Tuesday, July 22, 2008

Baseball Cards

I've collected baseball cards for about 20 years or so. Well, to be more accurate I've had a baseball card collection for about 20 years, I haven't actually purchased any in years but I like to keep the ones I do have.

My collection really started in earnest in 1989 after our family moved from Germany to Kingston Ontario. We had kept a lot of our stuff in storage while we lived in Germany so when we got back there were a lot of boxes full of our old stuff to look through.

In one of those boxes I found a dusty paper bag that was filled with probably about 150 or so baseball and hockey cards that had been my dad's when he was a kid in the early 50s.

Most kids from his generation cursed their mothers for throwing out childhood baseball card collections that would have been worth small fortunes when they grew up, but my Grandma didn't fall into that trap. Unfortunately however my discovery of this horde didn't make us wealthy either.

The fault, believe it or not, lay with the designers of a wallet my dad had when he was a kid. They chose to make the wallet approximately 3mm narrower than a baseball card. This forced my dad, who wanted to carry his favorite cards around in his wallet, to take out a pair of scissors and trim the margins off his cards.
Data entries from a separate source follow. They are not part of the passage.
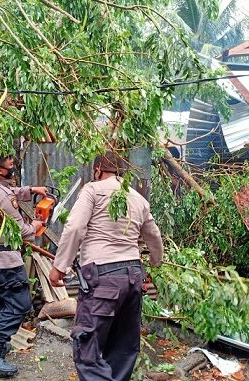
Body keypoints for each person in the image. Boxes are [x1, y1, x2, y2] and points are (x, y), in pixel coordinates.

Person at [49, 151, 164, 381]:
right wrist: (154, 265)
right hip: (133, 278)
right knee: (123, 348)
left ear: (98, 171)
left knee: (87, 349)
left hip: (103, 278)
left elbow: (74, 228)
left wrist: (59, 267)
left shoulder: (92, 190)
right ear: (120, 172)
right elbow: (154, 237)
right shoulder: (137, 198)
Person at [0, 154, 47, 376]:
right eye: (9, 163)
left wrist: (31, 190)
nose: (13, 165)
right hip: (3, 261)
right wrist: (34, 225)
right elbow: (20, 231)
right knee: (19, 304)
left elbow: (7, 193)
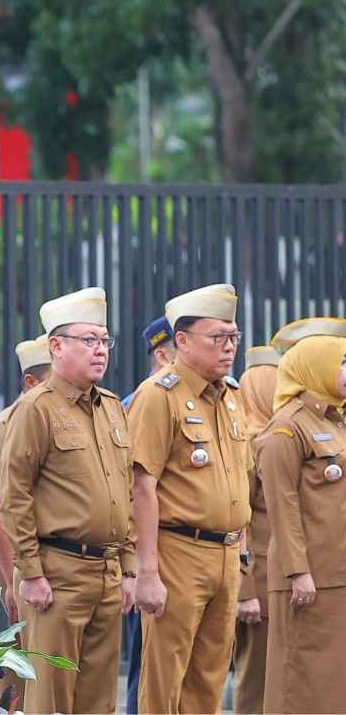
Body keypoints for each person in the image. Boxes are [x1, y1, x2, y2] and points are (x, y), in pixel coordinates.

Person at [1, 287, 136, 715]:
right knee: (50, 697)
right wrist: (31, 572)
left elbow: (124, 492)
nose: (100, 350)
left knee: (99, 700)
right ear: (56, 346)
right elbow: (14, 496)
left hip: (106, 572)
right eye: (88, 340)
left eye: (105, 340)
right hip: (56, 574)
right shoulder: (36, 408)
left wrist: (129, 568)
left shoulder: (112, 407)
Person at [129, 283, 251, 714]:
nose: (229, 346)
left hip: (226, 555)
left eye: (234, 336)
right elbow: (141, 486)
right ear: (181, 340)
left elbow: (240, 481)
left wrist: (242, 553)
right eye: (218, 337)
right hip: (179, 552)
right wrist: (146, 571)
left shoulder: (232, 397)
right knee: (164, 680)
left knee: (209, 680)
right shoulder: (158, 396)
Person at [256, 319, 346, 713]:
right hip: (309, 578)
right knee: (298, 682)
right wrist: (297, 571)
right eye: (341, 362)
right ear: (316, 366)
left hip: (336, 574)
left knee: (332, 686)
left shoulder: (334, 421)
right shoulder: (286, 428)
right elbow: (282, 505)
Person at [0, 335, 50, 712]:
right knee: (14, 680)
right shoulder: (4, 426)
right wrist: (10, 583)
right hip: (13, 569)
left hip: (44, 567)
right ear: (31, 382)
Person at [122, 315, 175, 715]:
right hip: (149, 554)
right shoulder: (137, 404)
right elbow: (133, 489)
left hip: (190, 558)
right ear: (163, 355)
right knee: (146, 665)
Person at [232, 344, 281, 714]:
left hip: (279, 579)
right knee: (256, 680)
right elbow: (239, 520)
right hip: (258, 583)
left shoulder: (277, 439)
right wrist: (245, 589)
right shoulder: (249, 445)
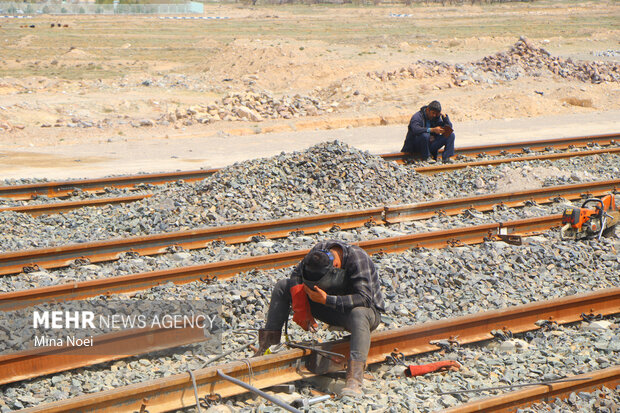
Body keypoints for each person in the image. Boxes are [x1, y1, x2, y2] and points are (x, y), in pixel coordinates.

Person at [254, 240, 384, 398]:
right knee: (283, 286)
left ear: (335, 266)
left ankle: (354, 379)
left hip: (362, 313)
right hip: (327, 304)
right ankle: (265, 350)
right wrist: (300, 306)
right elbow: (295, 275)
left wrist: (327, 300)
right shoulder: (318, 252)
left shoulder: (358, 259)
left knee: (359, 313)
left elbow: (365, 299)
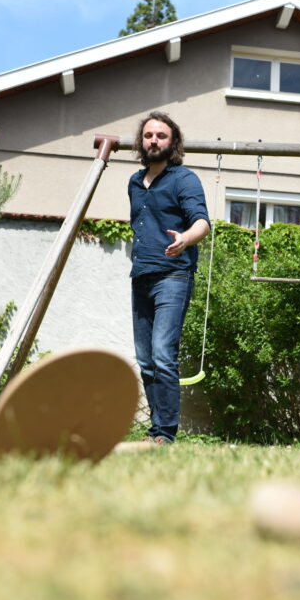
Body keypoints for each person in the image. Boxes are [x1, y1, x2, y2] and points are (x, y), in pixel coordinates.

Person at [128, 112, 210, 444]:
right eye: (148, 135)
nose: (154, 140)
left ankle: (166, 433)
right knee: (146, 360)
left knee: (163, 353)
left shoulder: (184, 179)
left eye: (161, 136)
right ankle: (155, 431)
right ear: (141, 141)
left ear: (172, 142)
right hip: (141, 276)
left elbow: (202, 222)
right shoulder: (134, 182)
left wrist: (185, 239)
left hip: (174, 276)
This 1954 Topps Ted Williams card, for example, is something like a $700 card. However, it is supposed to have a white border around the orange background. You may notice that this is missing. Ditto with the 1953 Roy Campanella, which seems to have had the added indignity of being folded into quarters and stuffed into a pocket at some point.

For those of you who don't know much about baseball card collecting, a $700 baseball card which has had its margins cut off by a kid with a pair of scissors loses approximately $700 of its value.

.231 career hitter Bobby Morgan's card survived intact of course.

Anyway, I quite like these cards even without the margins and wouldn't sell them for a fortune even if I could.

Sunday, July 20, 2008

On Studying the Japanese written language

In preparation for my studies at Kyushu I've gotten back into studying Japanese, which (it turns out) I missed.

My hope is that I'll get myself up to a level where I can do some legal research using Japanese source material, though this would be over my head at this point (I know virtually no Japanese legal terminology).

Anyway, I've dragged out my Japanese books and am reading again. During my stay in Japan I built up a pretty good library of Japanese books, mostly novels. They have a chain of used book stores called "Book Off"which I used to frequent, looking to build up my collection on the cheap (most of my books come from the 100 yen section). Of the couple hundred books in my collection I have read a grand total of 2 of them cover to cover (both by Haruki Murakami, whose books are written in modern colloquial language and thus quite easy for the student to read).

Ena and I also used to go to the Toji temple market in Kyoto, which is a great place to buy antiques. I picked up a quite a few old Japanese books there.

On looking over my collection, its interesting to note how the development of the Japanese language over the past century and a half or so has made older books almost completely incomprehensible. The above images, for example, are taken from books published in the mid-19th century.

The top one is a page from a book of Chinese poetry that is written in Chinese. You can tell it is a Japanese book because of the little interlinear characters. These allow a Japanese person to read it even though it is written entirely in classical Chinese. The Japanese know the meaning of the characters but the grammatical rules, etc. are different in Chinese. But with these little interlinear cues they can follow the meaning. I have a textbook somewhere that explains how to do this, but I've never been able to get a handle on it, mainly because my Japanese is nowhere near good enough to be learning a third language through it.

The second image is a page from a school textbook. Unlike the top one, which has sharp, well defined characters, this one is written in a calligraphic style that, while visually appealing, is virtually impossible for someone who has solely studied modern standardized Japanese to read. The characters flow into each other and a lot of the strokes used in the more complicated characters are abbreviated so it is difficult to decipher which character each one is.

Basically they look like a bunch of elegant but indecipherable squiggly lines to people with no familiarity at all with Japanese and that is basically what they look like to me too.

Saturday, July 19, 2008

Sean's first blog

In two months I am going off to Kyushu University for a year of study in Japan and I thought "hey, wouldn't it be cool to do a blog while I'm there" so I've set this up early. I'm such a keener.

Anyway at the moment I am working at an excellent law firm in Victoria, until the end of next month. But preparations for the trip are getting underway. Ena's got a plane ticket and I'm waiting to hear from the Ministry of Education (they'll be arranging my transport) so I can go get my visa.